The response should contain all of the records, copied exactly, and none of the images.
** Opening GIVEN INFORMATION block **
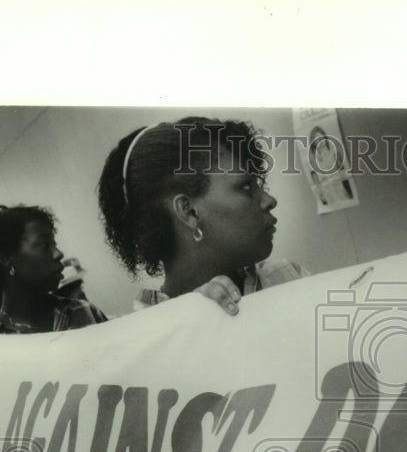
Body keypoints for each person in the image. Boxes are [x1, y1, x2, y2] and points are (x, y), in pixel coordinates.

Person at [97, 116, 308, 313]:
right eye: (245, 187)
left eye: (258, 184)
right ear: (189, 212)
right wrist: (196, 320)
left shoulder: (285, 277)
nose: (270, 201)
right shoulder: (147, 329)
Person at [0, 205, 108, 334]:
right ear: (6, 258)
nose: (59, 254)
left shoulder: (85, 313)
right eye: (44, 245)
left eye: (54, 244)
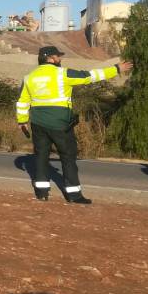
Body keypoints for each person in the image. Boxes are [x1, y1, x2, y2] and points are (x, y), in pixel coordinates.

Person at [16, 45, 133, 204]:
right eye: (58, 56)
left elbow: (22, 101)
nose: (60, 59)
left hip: (38, 124)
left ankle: (41, 192)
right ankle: (74, 195)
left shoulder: (29, 77)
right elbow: (90, 76)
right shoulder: (63, 73)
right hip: (59, 123)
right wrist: (116, 68)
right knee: (68, 157)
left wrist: (22, 121)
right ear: (50, 58)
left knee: (41, 157)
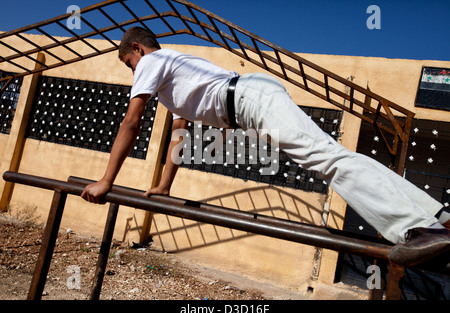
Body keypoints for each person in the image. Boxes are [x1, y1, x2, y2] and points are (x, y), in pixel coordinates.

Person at [81, 27, 450, 267]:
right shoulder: (174, 78)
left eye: (130, 65)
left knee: (328, 160)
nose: (133, 73)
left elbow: (131, 122)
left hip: (248, 101)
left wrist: (105, 181)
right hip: (249, 102)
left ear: (136, 49)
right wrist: (164, 186)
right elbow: (180, 133)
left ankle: (420, 228)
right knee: (331, 158)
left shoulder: (153, 62)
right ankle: (435, 218)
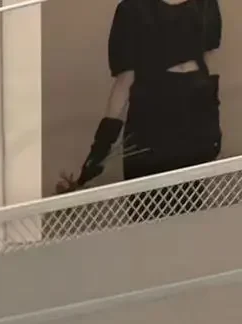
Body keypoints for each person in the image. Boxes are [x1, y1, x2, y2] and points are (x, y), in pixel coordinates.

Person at [63, 0, 221, 191]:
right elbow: (124, 81)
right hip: (151, 119)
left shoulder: (205, 3)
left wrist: (211, 116)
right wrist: (101, 146)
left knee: (190, 197)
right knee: (149, 198)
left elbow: (208, 60)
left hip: (193, 118)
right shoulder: (131, 9)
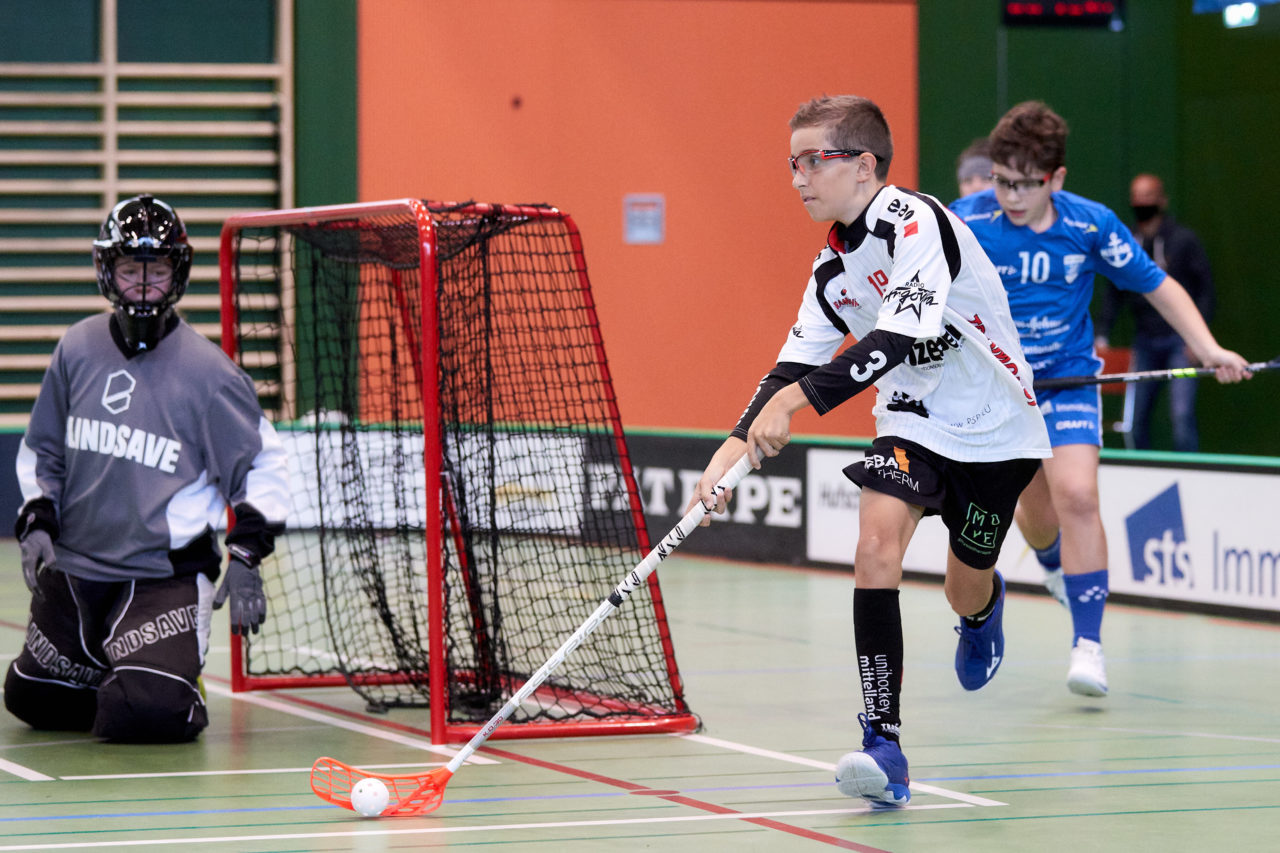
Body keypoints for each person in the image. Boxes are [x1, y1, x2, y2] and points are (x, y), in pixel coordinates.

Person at [688, 95, 1051, 808]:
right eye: (791, 163)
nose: (797, 177)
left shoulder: (916, 222)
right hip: (911, 420)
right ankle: (884, 744)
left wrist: (797, 404)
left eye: (811, 160)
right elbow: (790, 367)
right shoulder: (832, 269)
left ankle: (981, 614)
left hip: (997, 426)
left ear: (862, 165)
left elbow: (900, 336)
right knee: (875, 547)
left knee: (964, 584)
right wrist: (729, 450)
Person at [949, 103, 1251, 697]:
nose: (1010, 196)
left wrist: (1208, 348)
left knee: (1079, 495)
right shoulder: (965, 220)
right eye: (1002, 181)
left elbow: (1159, 286)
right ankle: (1054, 565)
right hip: (998, 390)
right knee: (1034, 515)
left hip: (1067, 379)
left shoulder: (1091, 225)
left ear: (1057, 178)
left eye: (1026, 184)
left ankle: (1088, 644)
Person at [6, 195, 290, 742]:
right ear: (106, 271)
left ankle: (166, 680)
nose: (141, 285)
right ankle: (119, 665)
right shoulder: (76, 348)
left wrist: (248, 553)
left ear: (176, 274)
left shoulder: (211, 374)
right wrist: (38, 518)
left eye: (155, 270)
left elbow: (261, 463)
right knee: (32, 698)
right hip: (80, 567)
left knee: (145, 713)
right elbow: (43, 449)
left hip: (163, 578)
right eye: (129, 269)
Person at [1095, 173, 1215, 451]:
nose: (1141, 203)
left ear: (1162, 200)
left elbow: (1205, 292)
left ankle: (1189, 472)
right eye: (1136, 197)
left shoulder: (1183, 241)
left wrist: (1199, 341)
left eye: (1148, 197)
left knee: (1181, 415)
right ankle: (1141, 469)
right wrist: (1102, 334)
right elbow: (1114, 292)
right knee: (1136, 418)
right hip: (1145, 340)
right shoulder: (1126, 242)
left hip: (1180, 341)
** Closing GIVEN INFORMATION block **
§ ANSWER SPACE
Body keypoints for each person in the image. Boxes are [x1, y1, x2, y2] and points are (x, y), in pixel coordinates.

Person at [97, 116, 308, 313]:
right eye: (245, 187)
left eye: (258, 184)
right ear: (189, 212)
right wrist: (196, 320)
left shoulder: (285, 277)
nose: (270, 201)
right shoulder: (147, 329)
Person at [0, 205, 108, 334]:
right ear: (6, 258)
nose: (59, 254)
left shoulder: (85, 313)
right eye: (44, 245)
left eye: (54, 244)
Body keypoints for each person in the image. Boxes are [x1, y1, x2, y2] and points are (x, y), in pixel coordinates.

Person at [16, 45, 133, 204]:
right eye: (58, 56)
left elbow: (22, 101)
nose: (60, 59)
left hip: (38, 124)
left ankle: (41, 192)
right ankle: (74, 195)
left shoulder: (29, 77)
right elbow: (90, 76)
right shoulder: (63, 73)
right hip: (59, 123)
right wrist: (116, 68)
right knee: (68, 157)
left wrist: (22, 121)
right ear: (50, 58)
left knee: (41, 157)
Body keypoints for each person in the image. Boxes are [x1, y1, x2, y2] and points are (x, y), in pixel coordinates.

Person at [81, 27, 450, 267]:
right shoulder: (174, 78)
left eye: (130, 65)
left knee: (328, 160)
nose: (133, 73)
left elbow: (131, 122)
left hip: (248, 101)
left wrist: (105, 181)
right hip: (249, 102)
left ear: (136, 49)
right wrist: (164, 186)
right elbow: (180, 133)
left ankle: (420, 228)
right knee: (331, 158)
left shoulder: (153, 62)
right ankle: (435, 218)
Body keypoints for each person in the image. Boxes are [x1, y1, x2, y2] and points are (x, y), in pixel coordinates.

Person at [63, 0, 221, 191]:
right elbow: (124, 81)
right hip: (151, 119)
left shoulder: (205, 3)
left wrist: (211, 116)
right wrist: (101, 146)
left knee: (190, 197)
right knee: (149, 198)
left elbow: (208, 60)
left hip: (193, 118)
right shoulder: (131, 9)
Body keypoints for each person in the image. Boxes are [x1, y1, x2, y2] and points are (x, y), in pixel coordinates.

Person at [688, 95, 1051, 808]:
right eye: (791, 163)
nose: (797, 177)
left shoulder: (916, 222)
right hip: (911, 420)
right ankle: (884, 744)
left wrist: (797, 404)
left eye: (811, 160)
right elbow: (790, 367)
right shoulder: (832, 269)
left ankle: (981, 614)
left hip: (997, 426)
left ear: (862, 165)
left elbow: (900, 336)
right knee: (875, 547)
left knee: (964, 584)
right wrist: (729, 450)
Person at [949, 103, 1251, 697]:
nose: (1010, 196)
left wrist: (1208, 348)
left knee: (1079, 495)
right shoulder: (965, 220)
right eye: (1002, 181)
left elbow: (1159, 286)
right ankle: (1054, 565)
right hip: (998, 390)
right knee: (1034, 515)
left hip: (1067, 379)
left shoulder: (1091, 225)
left ear: (1057, 178)
left eye: (1026, 184)
left ankle: (1088, 644)
Person at [6, 195, 290, 742]:
right ear: (106, 271)
left ankle: (166, 680)
nose: (141, 285)
right ankle: (119, 665)
right shoulder: (76, 348)
left wrist: (248, 553)
left ear: (176, 274)
left shoulder: (211, 374)
right wrist: (38, 518)
left eye: (155, 270)
left elbow: (261, 463)
right knee: (32, 698)
right hip: (80, 567)
left knee: (145, 713)
right elbow: (43, 449)
left hip: (163, 578)
right eye: (129, 269)
Person at [1095, 173, 1215, 451]:
nose: (1141, 203)
left ear: (1162, 200)
left elbow: (1205, 292)
left ankle: (1189, 472)
right eye: (1136, 197)
left shoulder: (1183, 241)
left wrist: (1199, 341)
left eye: (1148, 197)
left knee: (1181, 415)
right ankle: (1141, 469)
right wrist: (1102, 334)
right elbow: (1114, 292)
right knee: (1136, 418)
right hip: (1145, 340)
right shoulder: (1126, 242)
left hip: (1180, 341)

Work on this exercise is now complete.